Limitations & Future Work¶
- The authors acknowledge: There is a slight drop in the accuracy of head classes ("Many"), which is a residual effect of the trade-off between head and tail performance. They plan to mitigate this with data augmentation.
- Dependence on Prior Information for Sequence Metrics: Both metrics rely on prior information such as class frequency or first-stage norms. How to sort categories when class frequency is unknown or unreliable (e.g., in online/streaming long-tailed settings) warrants further exploration; the paper also admits this counts as a (albeit weak) categorical hyperparameter.
- Boundaries of Theoretical Assumptions: The derivation of power-law contraction relies on approximations such as "gradient magnitude \(\propto\) class frequency" and "norm growing monotonically with class frequency" (detailed derivation is in Appendix A). Whether these approximations remain robust under strong data augmentation, intense regularization, or non-CE losses has not been fully verified in the main text (⚠️ please refer to the original appendix for exact formula details).
- Rigidity of the Monotonicity Assumption: Forcing strict global monotonicity may over-constrain scenarios where "local inversion of mid-frequency classes is optimal." PAVA's local pooling partially mitigates this but does not eliminate it completely.
Related Work & Insights¶
- vs. \(\tau\)-normalization / cRT [18]: The cRT series similarly retrains the classifier and adjusts norms in the second stage, but \(\tau\)-norm depends heavily on the margin hyperparameter \(\tau\). SAMN directly imposes monotonic constraints using PAVA, eliminating continuous hyperparameters.
- vs. WD + MaxNorm [2], Class-Balanced Regularization [42], IWB [10]: These methods implicitly control norms via parameter regularization, introducing continuous hyperparameters that are extremely sensitive. SAMN shifts norm rescaling from "regularization parameter tuning" to "isotonic projection," represents a paradigm shift toward de-hyperparameterization.
- vs. SLAS [48] / GLMC [11]: Since these are stronger loss/consistency methods, SAMN does not compete with them but rather provides a complementary boost—incorporating SAMN further enhances both methods. It serves as a general-purpose plugin.

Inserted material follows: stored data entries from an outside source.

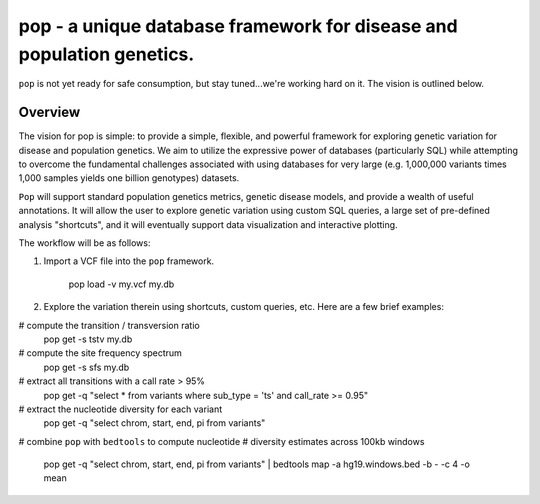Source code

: pop - a unique database framework for disease and population genetics.
======================================================================

``pop`` is not yet ready for safe consumption, but stay tuned...we're working hard on it.
The vision is outlined below.

Overview
--------
The vision for pop is simple: to provide a simple, flexible, and powerful
framework for exploring genetic variation for disease and population genetics.
We aim to utilize the expressive power of databases (particularly SQL) while
attempting to overcome the fundamental challenges associated with using 
databases for very large (e.g. 1,000,000 variants times 1,000 samples 
yields one billion genotypes) datasets.

``Pop`` will support standard population genetics metrics, genetic disease models,
and provide a wealth of useful annotations.  It will allow the user to explore genetic
variation using custom SQL queries, a large set of pre-defined analysis "shortcuts",
and it will eventually support data visualization and interactive plotting.


The workflow will be as follows:

1. Import a VCF file into the ``pop`` framework.

    pop load -v my.vcf my.db
    
2. Explore the variation therein using shortcuts, custom queries, etc.  Here are a few brief examples:

# compute the transition / transversion ratio
    pop get -s tstv my.db

# compute the site frequency spectrum
    pop get -s sfs my.db
    
# extract all transitions with a call rate > 95%
    pop get -q "select * from variants where sub_type = 'ts' and call_rate >= 0.95"
    
# extract the nucleotide diversity for each variant
    pop get -q "select chrom, start, end, pi from variants"
    
# combine ``pop`` with ``bedtools`` to compute nucleotide 
# diversity estimates across 100kb windows
    pop get -q "select chrom, start, end, pi from variants" | \
    bedtools map -a hg19.windows.bed -b - -c 4 -o mean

- vs. Reframing Long-Tailed Learning via Loss Landscape Geometry (same conference, self_supervised/): Both focus on tail degradation, but the latter approaches it from the perspective of loss landscape geometry (sharp minima) + continual learning with SAM-style optimization. This work, by contrast, diagnoses underfitting via class-conditional distributions and directly constrains classifier norms using PAVA. Their motivations are complementary and can be read contrastively.
Rating¶
- Novelty: ⭐⭐⭐⭐ Translating norm rescaling into PAVA isotonic regression and establishing "tail underfitting" using power-law contraction theory is highly novel and self-consistent.
- Experimental Thoroughness: ⭐⭐⭐⭐ Evaluated across four long-tailed benchmarks with three plug-and-play baselines, accompanied by complete hyperparameter sensitivity, computational overhead, and ablation analyses. However, metrics are mostly restricted to classification accuracy.
- Writing Quality: ⭐⭐⭐⭐ Smooth logic spanning theory, methodology, and experiments. Mathematical formulas and algorithms are clear, though some notations require cross-referencing with the appendix.
- Value: ⭐⭐⭐⭐ Removing hyperparameters, displaying plug-and-play capability, and introducing minimal overhead makes it highly practical for deploying long-tailed recognition.